Instructions to follow: According to the phone-ranking notebook below, how many phones are in the phone database, and how many are recommended?

Text:
********************

In [1]:
import pandas as pd
import numpy as np
import scipy
from scipy import stats
from sklearn.neighbors import KNeighborsClassifier 
from sklearn.model_selection import train_test_split
from sklearn.model_selection import cross_val_score
from sklearn.model_selection import ShuffleSplit

In [2]:
phones = pd.read_csv("phones.csv")
rankings = pd.read_csv("rankings.csv")

### Exploring Data

In [3]:
ranked_phones = set(np.unique(np.concatenate([rankings["top"], rankings["second"], rankings["third"]])))
known_phones = set(phones["Phone"])

There are 28 phones that are recommended, but 37 phones in our phone database.

In [4]:
phones.head(2)

Unnamed: 0,Phone,OS,Price,Area,Camera,Battery,Speed
0,OnePlus 8,Android,,18.1,7.0,7.07,7.3
1,OnePlus 8T,Android,399.0,18.5,7.0,6.95,7.5


In [5]:
rankings.head(2)

Unnamed: 0,OS,Budget,Size,Camera Importance,Usage Hours (Battery),Speed Importance,top,second,third,confidence,difficulty
0,Must be Android,400.0,Large,A little,A little,A lot,Motorola Moto G100,Motorola Edge (2021),Samsung Galaxy A42,OK,Medium
1,Must be Android,400.0,Large,A ton,A little,I need speed,Google Pixel 6,OnePlus 9,Samsung Galaxy S20 FE,OK,Hard


In [6]:
rankings.describe()

Unnamed: 0,OS,Budget,Size,Camera Importance,Usage Hours (Battery),Speed Importance,top,second,third,confidence,difficulty
count,177,177,177,177,177,177,177,177,177,177,177
unique,5,4,4,5,4,4,21,25,27,3,3
top,No preference,Not sure,No preference,A little,Not sure,A little,Apple iPhone 13 Pro Max,Apple iPhone 13 Pro,Apple iPhone 13,OK,Medium
freq,62,74,66,38,79,68,21,22,24,90,99


### Cleaning & Preparating Phones DF

In [7]:
#Drop rows with NA prices since they aren't in ranking table either
phones.dropna(axis=0,inplace=True)

In [8]:
#Standardized phones DF to calculate rating scores for each phone.
phones2=phones.copy()

col_names=['Price', 'Area', 'Camera', 'Battery', 'Speed']

for column in col_names:
    phones2['{}'.format(column)] = stats.zscore(phones2['{}'.format(column)])

In [9]:
#Calculating rating for each phone & adding it to the original phone table.
phones['Rating']=phones2.Price+phones2.Area+phones2.Camera+phones2.Battery+phones2.Speed

In [10]:
phones.head()

********************

Record extracts:
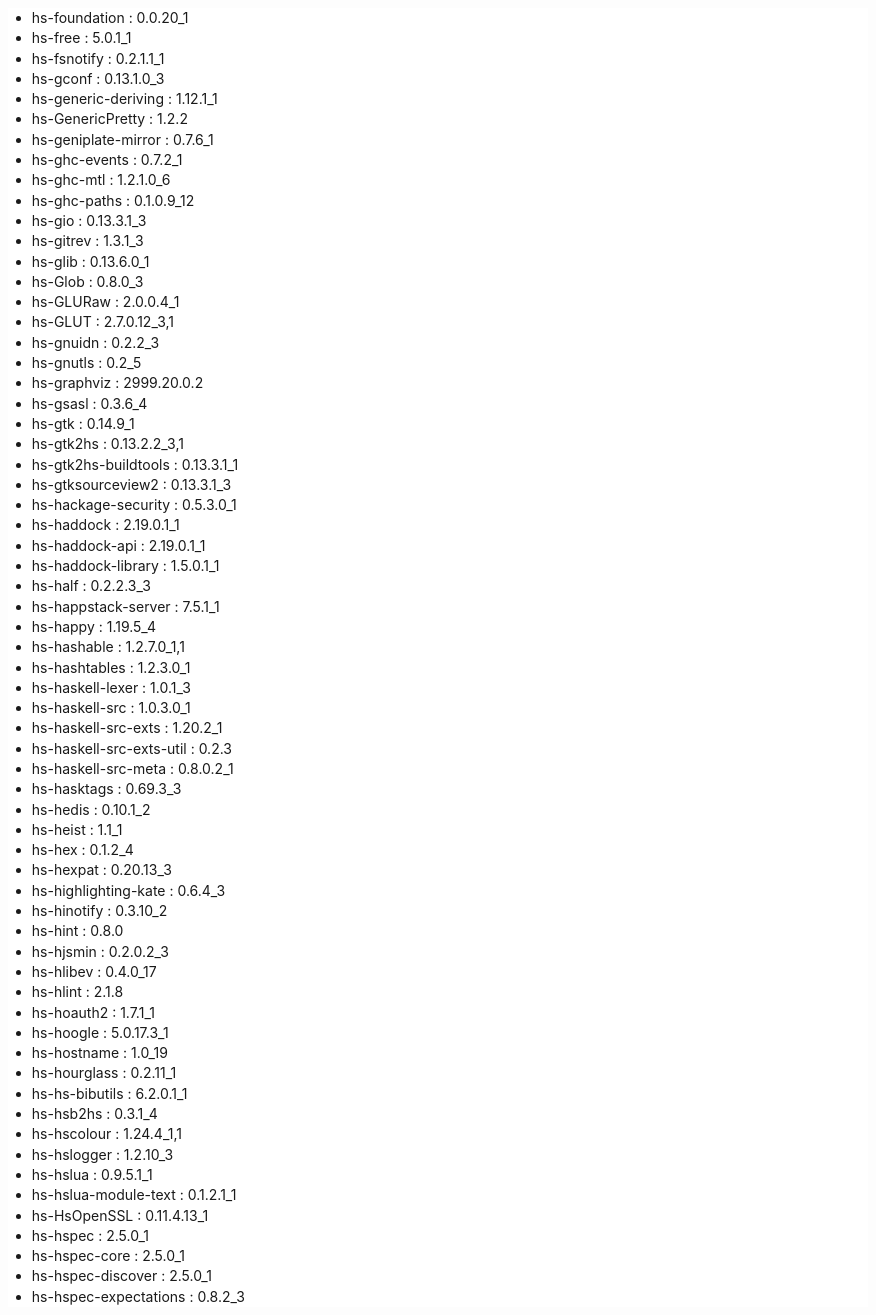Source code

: * hs-foundation : 0.0.20_1
* hs-free : 5.0.1_1
* hs-fsnotify : 0.2.1.1_1
* hs-gconf : 0.13.1.0_3
* hs-generic-deriving : 1.12.1_1
* hs-GenericPretty : 1.2.2
* hs-geniplate-mirror : 0.7.6_1
* hs-ghc-events : 0.7.2_1
* hs-ghc-mtl : 1.2.1.0_6
* hs-ghc-paths : 0.1.0.9_12
* hs-gio : 0.13.3.1_3
* hs-gitrev : 1.3.1_3
* hs-glib : 0.13.6.0_1
* hs-Glob : 0.8.0_3
* hs-GLURaw : 2.0.0.4_1
* hs-GLUT : 2.7.0.12_3,1
* hs-gnuidn : 0.2.2_3
* hs-gnutls : 0.2_5
* hs-graphviz : 2999.20.0.2
* hs-gsasl : 0.3.6_4
* hs-gtk : 0.14.9_1
* hs-gtk2hs : 0.13.2.2_3,1
* hs-gtk2hs-buildtools : 0.13.3.1_1
* hs-gtksourceview2 : 0.13.3.1_3
* hs-hackage-security : 0.5.3.0_1
* hs-haddock : 2.19.0.1_1
* hs-haddock-api : 2.19.0.1_1
* hs-haddock-library : 1.5.0.1_1
* hs-half : 0.2.2.3_3
* hs-happstack-server : 7.5.1_1
* hs-happy : 1.19.5_4
* hs-hashable : 1.2.7.0_1,1
* hs-hashtables : 1.2.3.0_1
* hs-haskell-lexer : 1.0.1_3
* hs-haskell-src : 1.0.3.0_1
* hs-haskell-src-exts : 1.20.2_1
* hs-haskell-src-exts-util : 0.2.3
* hs-haskell-src-meta : 0.8.0.2_1
* hs-hasktags : 0.69.3_3
* hs-hedis : 0.10.1_2
* hs-heist : 1.1_1
* hs-hex : 0.1.2_4
* hs-hexpat : 0.20.13_3
* hs-highlighting-kate : 0.6.4_3
* hs-hinotify : 0.3.10_2
* hs-hint : 0.8.0
* hs-hjsmin : 0.2.0.2_3
* hs-hlibev : 0.4.0_17
* hs-hlint : 2.1.8
* hs-hoauth2 : 1.7.1_1
* hs-hoogle : 5.0.17.3_1
* hs-hostname : 1.0_19
* hs-hourglass : 0.2.11_1
* hs-hs-bibutils : 6.2.0.1_1
* hs-hsb2hs : 0.3.1_4
* hs-hscolour : 1.24.4_1,1
* hs-hslogger : 1.2.10_3
* hs-hslua : 0.9.5.1_1
* hs-hslua-module-text : 0.1.2.1_1
* hs-HsOpenSSL : 0.11.4.13_1
* hs-hspec : 2.5.0_1
* hs-hspec-core : 2.5.0_1
* hs-hspec-discover : 2.5.0_1
* hs-hspec-expectations : 0.8.2_3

********************

Response for this exercise: The database holds 37 phones, and 28 phones are recommended.